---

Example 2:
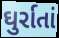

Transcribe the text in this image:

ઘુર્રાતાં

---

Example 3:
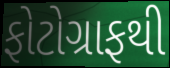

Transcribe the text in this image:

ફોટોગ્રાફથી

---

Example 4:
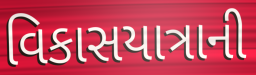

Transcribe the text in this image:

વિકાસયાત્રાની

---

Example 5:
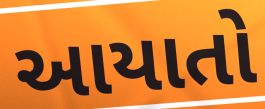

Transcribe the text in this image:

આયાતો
——————
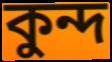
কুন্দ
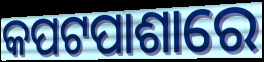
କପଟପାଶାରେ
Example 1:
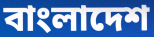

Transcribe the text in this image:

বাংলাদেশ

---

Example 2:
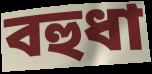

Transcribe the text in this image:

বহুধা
——————
§ **Exercise**
Find each line in the data above that contains the string "Example" and copy every such line in full.

§ **Result below**
Example 2:
Example 3:
Example 4:
Example 5:
Example 1:
Example 2:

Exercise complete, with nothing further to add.